───── Records shown
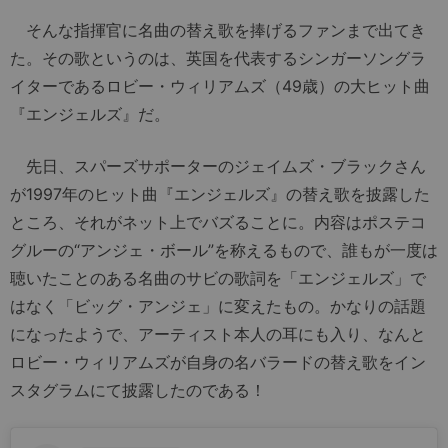
そんな指揮官に名曲の替え歌を捧げるファンまで出てき
た。その歌というのは、英国を代表するシンガーソングラ
イターであるロビー・ウィリアムズ（49歳）の大ヒット曲
『エンジェルズ』だ。
先日、スパーズサポーターのジェイムズ・ブラックさん
が1997年のヒット曲『エンジェルズ』の替え歌を披露した
ところ、それがネット上でバズることに。内容はポステコ
グルーの“アンジェ・ボール”を称えるもので、誰もが一度は
聴いたことのある名曲のサビの歌詞を「エンジェルズ」で
はなく「ビッグ・アンジェ」に変えたもの。かなりの話題
になったようで、アーティスト本人の耳にも入り、なんと
ロビー・ウィリアムズが自身の名バラードの替え歌をイン
スタグラムにて披露したのである！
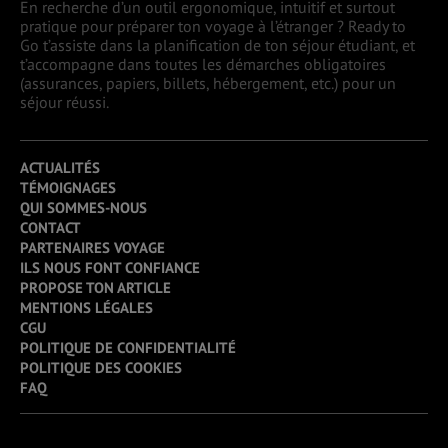
En recherche d’un outil ergonomique, intuitif et surtout
pratique pour préparer ton voyage à l’étranger ? Ready to
Go t’assiste dans la planification de ton séjour étudiant, et
t’accompagne dans toutes les démarches obligatoires
(assurances, papiers, billets, hébergement, etc.) pour un
séjour réussi.
ACTUALITÉS
TÉMOIGNAGES
QUI SOMMES-NOUS
CONTACT
PARTENAIRES VOYAGE
ILS NOUS FONT CONFIANCE
PROPOSE TON ARTICLE
MENTIONS LÉGALES
CGU
POLITIQUE DE CONFIDENTIALITÉ
POLITIQUE DES COOKIES
FAQ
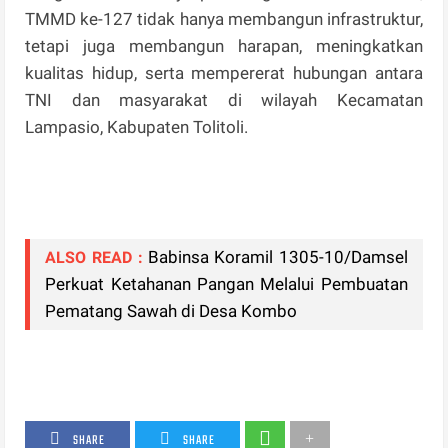
TMMD ke-127 tidak hanya membangun infrastruktur,
tetapi juga membangun harapan, meningkatkan
kualitas hidup, serta mempererat hubungan antara
TNI dan masyarakat di wilayah Kecamatan
Lampasio, Kabupaten Tolitoli.
Babinsa Koramil 1305-10/Damsel
ALSO READ :
Perkuat Ketahanan Pangan Melalui Pembuatan
Pematang Sawah di Desa Kombo
SHARE
SHARE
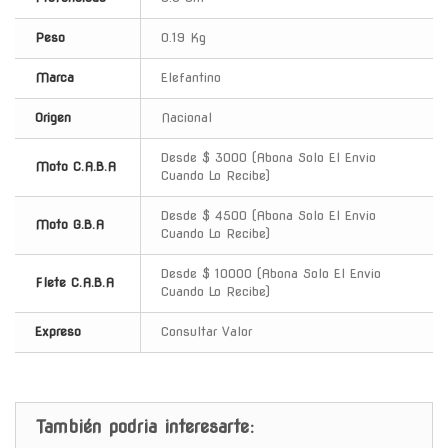
Peso
0.19 Kg
Marca
Elefantino
Origen
Nacional
Desde $ 3000 (Abona Solo El Envio
Moto C.A.B.A
Cuando Lo Recibe)
Desde $ 4500 (Abona Solo El Envio
Moto G.B.A
Cuando Lo Recibe)
Desde $ 10000 (Abona Solo El Envio
Flete C.A.B.A
Cuando Lo Recibe)
Expreso
Consultar Valor
También podria interesarte:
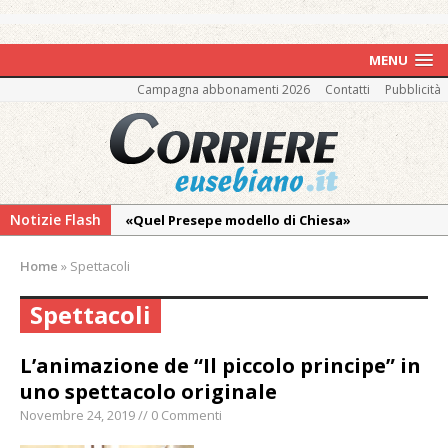
MENU
Campagna abbonamenti 2026
Contatti
Pubblicità
Notizie Flash
«Quel Presepe modello di Chiesa»
Tutto pronto per la 73ª Giornata del
Home
»
Spettacoli
Ringraziamento: convegno, messa e
mercatino agricolo
Spettacoli
Estate di sagre anche per i mezzi storici della
collezione della Fondazione Marazzato
L’animazione de “Il piccolo principe” in
uno spettacolo originale
Pro vs Saluzzo, amichevole di buon riscontro
Novembre 24, 2019 // 0 Commenti
Piscina ex Enal non balneabile dopo i controlli
dell’Asl. Il Comune: «Misura precauzionale e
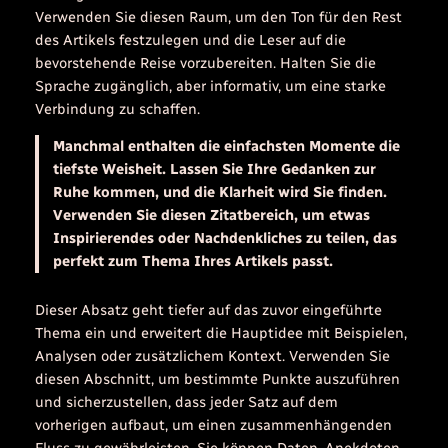
Verwenden Sie diesen Raum, um den Ton für den Rest
des Artikels festzulegen und die Leser auf die
bevorstehende Reise vorzubereiten. Halten Sie die
Sprache zugänglich, aber informativ, um eine starke
Verbindung zu schaffen.
Manchmal enthalten die einfachsten Momente die
tiefste Weisheit. Lassen Sie Ihre Gedanken zur
Ruhe kommen, und die Klarheit wird Sie finden.
Verwenden Sie diesen Zitatbereich, um etwas
Inspirierendes oder Nachdenkliches zu teilen, das
perfekt zum Thema Ihres Artikels passt.
Dieser Absatz geht tiefer auf das zuvor eingeführte
Thema ein und erweitert die Hauptidee mit Beispielen,
Analysen oder zusätzlichem Kontext. Verwenden Sie
diesen Abschnitt, um bestimmte Punkte auszuführen
und sicherzustellen, dass jeder Satz auf dem
vorherigen aufbaut, um einen zusammenhängenden
Fluss zu gewährleisten. Sie können Daten, Anekdoten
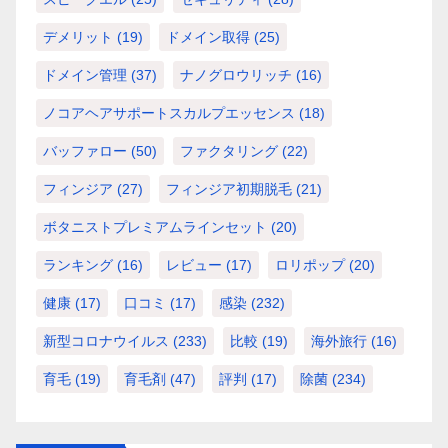
デメリット
(19)
ドメイン取得
(25)
ドメイン管理
(37)
ナノグロウリッチ
(16)
ノコアヘアサポートスカルプエッセンス
(18)
バッファロー
(50)
ファクタリング
(22)
フィンジア
(27)
フィンジア初期脱毛
(21)
ボタニストプレミアムラインセット
(20)
ランキング
(16)
レビュー
(17)
ロリポップ
(20)
健康
(17)
口コミ
(17)
感染
(232)
新型コロナウイルス
(233)
比較
(19)
海外旅行
(16)
育毛
(19)
育毛剤
(47)
評判
(17)
除菌
(234)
──────────
→ **Written task**: Look through the records and copy down every line that holds "NOUS".

→ **Answer to the problem**:
QUI SOMMES-NOUS
ILS NOUS FONT CONFIANCE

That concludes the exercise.